Many fans will be skeptical at the time of the signing. Football fans have conveniently long or conveniently short memories, depending on what suits the situation. If Burress were signed and found success, we would all forget about that pesky incident with the gun in the nightclub within half a season. If he fails or even struggles, fans will be on the warpath against the team for bringing a convict to the squad.
Then of course there's the question of, beyond just whether or not Burress can be productive in general, is he a good fit for the Browns offense?
That's a bit iffy before you even get into what happens on the field. We've talked a lot about the value of bringing in a veteran to anchor the receiving corps and mentor the young WRs, but is a guy fresh out of jail the one you want playing that role? Perhaps he's changed and learned a lot from his mistakes. That might make him even better for the job than a guy who has never been in such a dark place.
But maybe he hasn't, and he isn't the kind of person you want hanging around young, impressionable players.
And beyond that, is he even a good fit for the Browns on the field? There's a simple "yes" answer to this which goes something like, "if he can catch and pick up yardage after the gain, then he's better than anyone we've got" so of course he's a good fit!
But on a more complex level, we have to consider whether our style of offense works with Burress' style of play. I'm not sure it does. That doesn't mean he couldn't be useful anyway, but if we're trying to build a consistent and productive offense for the future, I'm not sure Burress fits all that well into the equation.
And lastly, the Browns have a lot of other needs they have to address in free agency. A lot. If Burress is at all expensive (even if he's worth it in terms of how well he plays), the Browns can't go that route.

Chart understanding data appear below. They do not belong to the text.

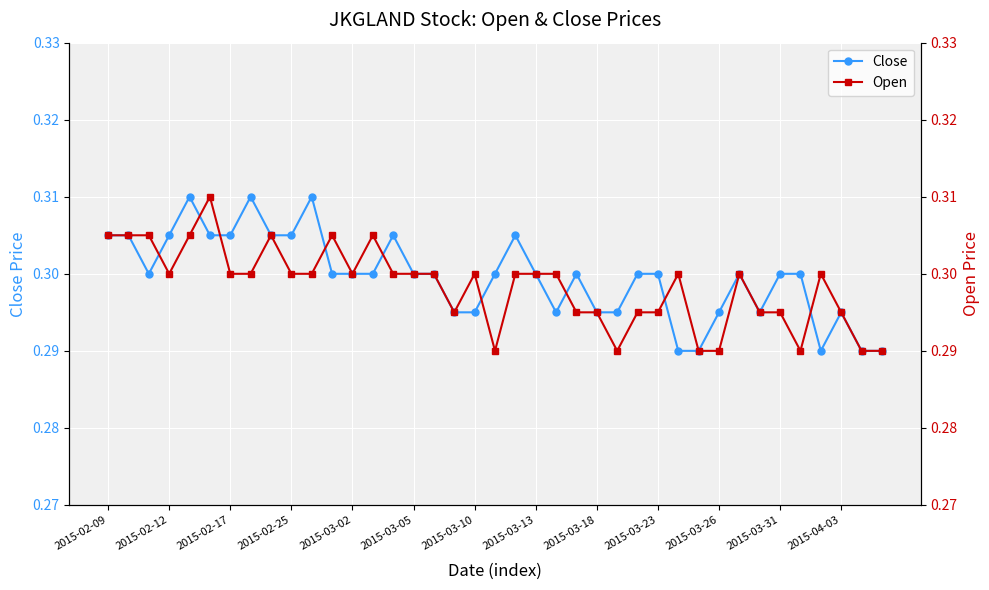

What is the value of the Open point at the 36th from the left?

0.3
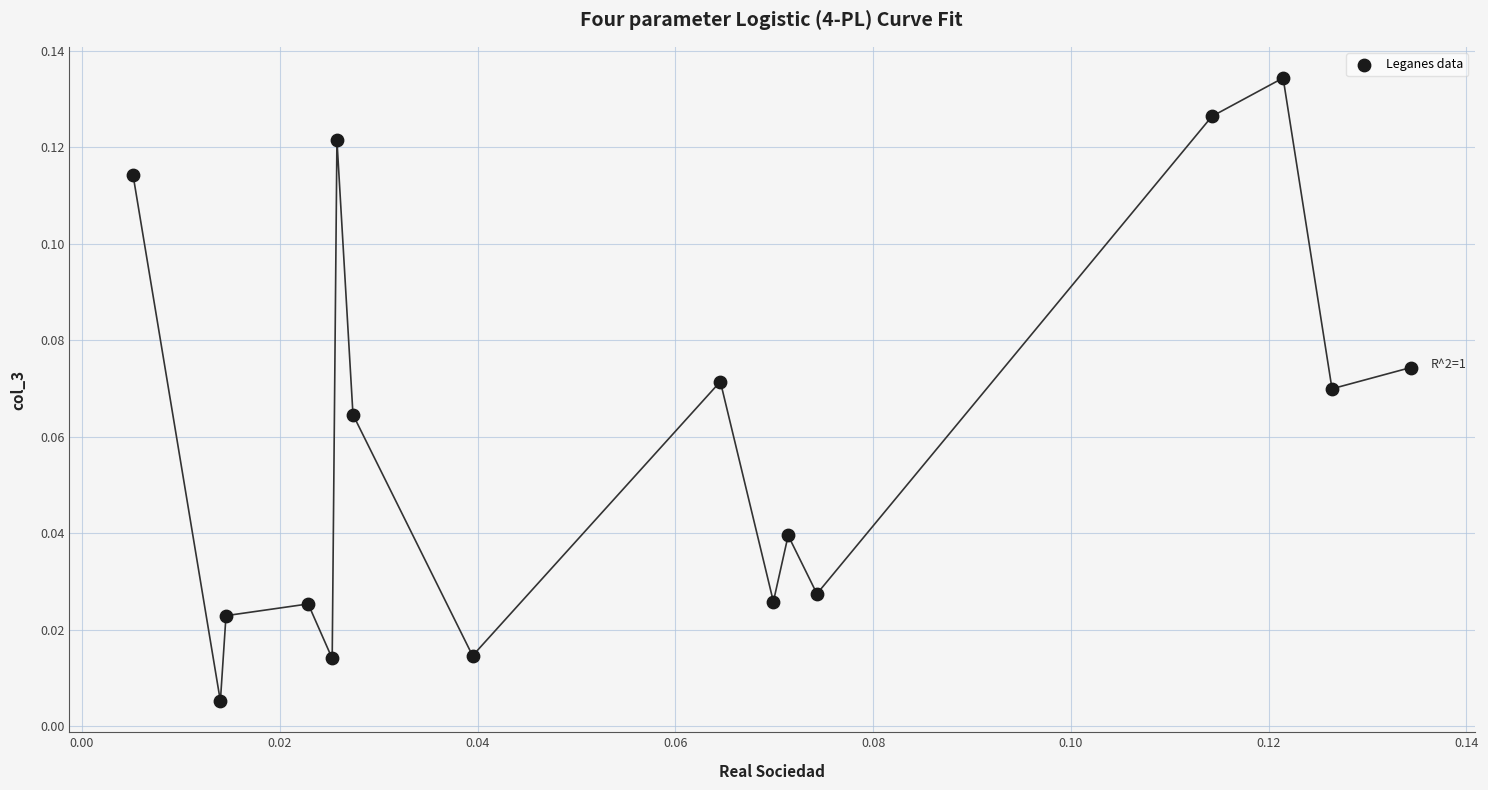

How many points are shown in the scatter plot?

16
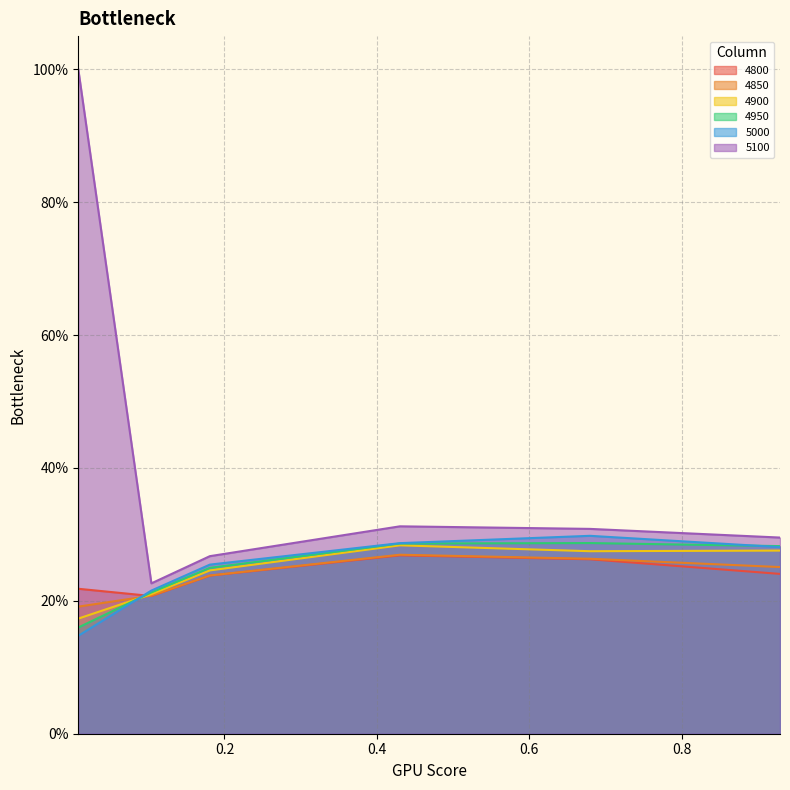

At which label does 5100 reach its peak?

0.00821917808219178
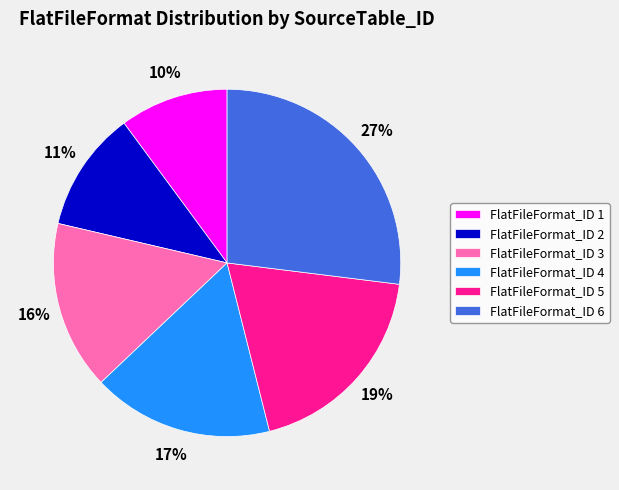

Which has a higher value, FlatFileFormat_ID 4 or FlatFileFormat_ID 3?

FlatFileFormat_ID 4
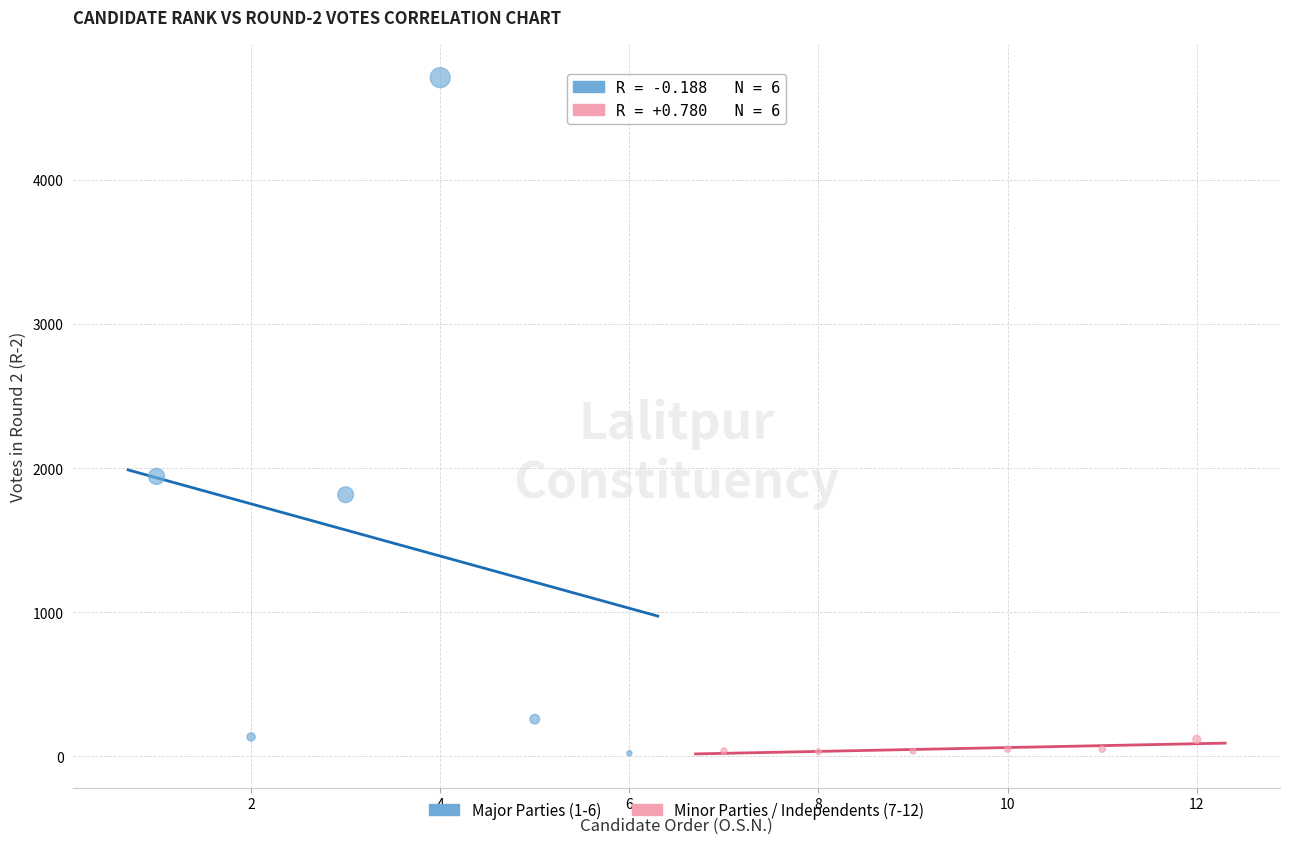

Which series contains the highest Y value?

Major Parties (1-6)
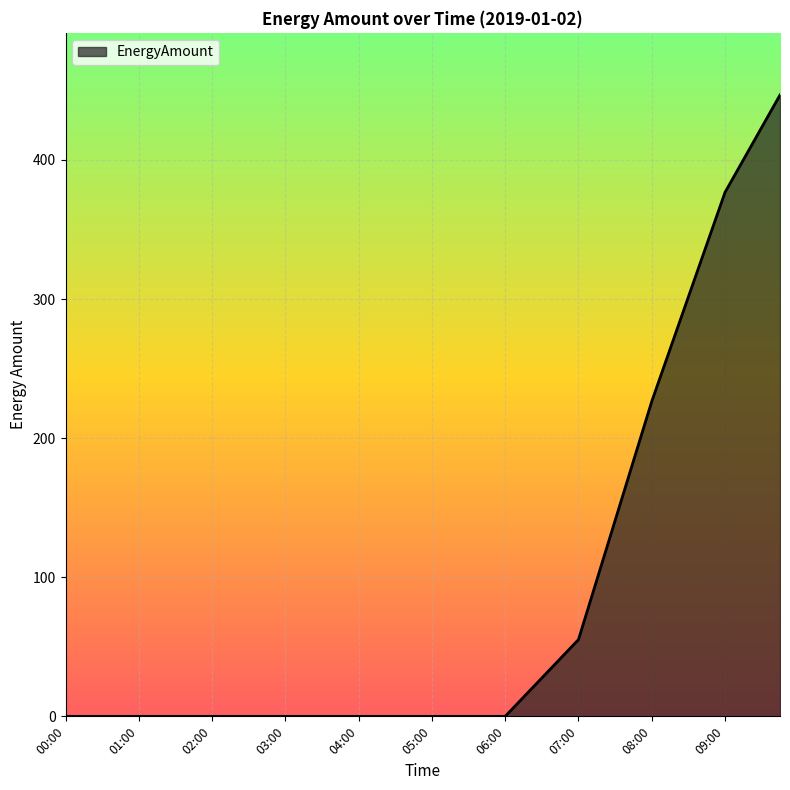

How many lines are shown in the chart?

1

One great receiver won't help you if the rest of your team is in shambles, which is exactly what could happen if the Browns chose to put all their eggs in one Plaxico Burress-shaped basket.
The current roster is on the cusp of going somewhere good, but it needs reinforcements in a lot of different places. Overspending on a receiver like Burress might compromise our ability to fill some of those needs, and ultimately the team would be worse off for it.
Bottom line? While the Browns' need to pick up a veteran receiver on the free-agent market is pretty clear, they're probably better off going with someone less risky on and off the field and less costly. True, this person is just as likely as not to wind up being less productive than Burress this season, but this still probably isn't the place to make the bold move and take a risk.
While his upside is tempting, his downside is far too great a risk for a team like the Browns to ignore given their other needs and the state of their franchise. The way I see it, Burress will likely wind up being a successful, productive NFL receiver in 2011. But it shouldn't be with the Browns.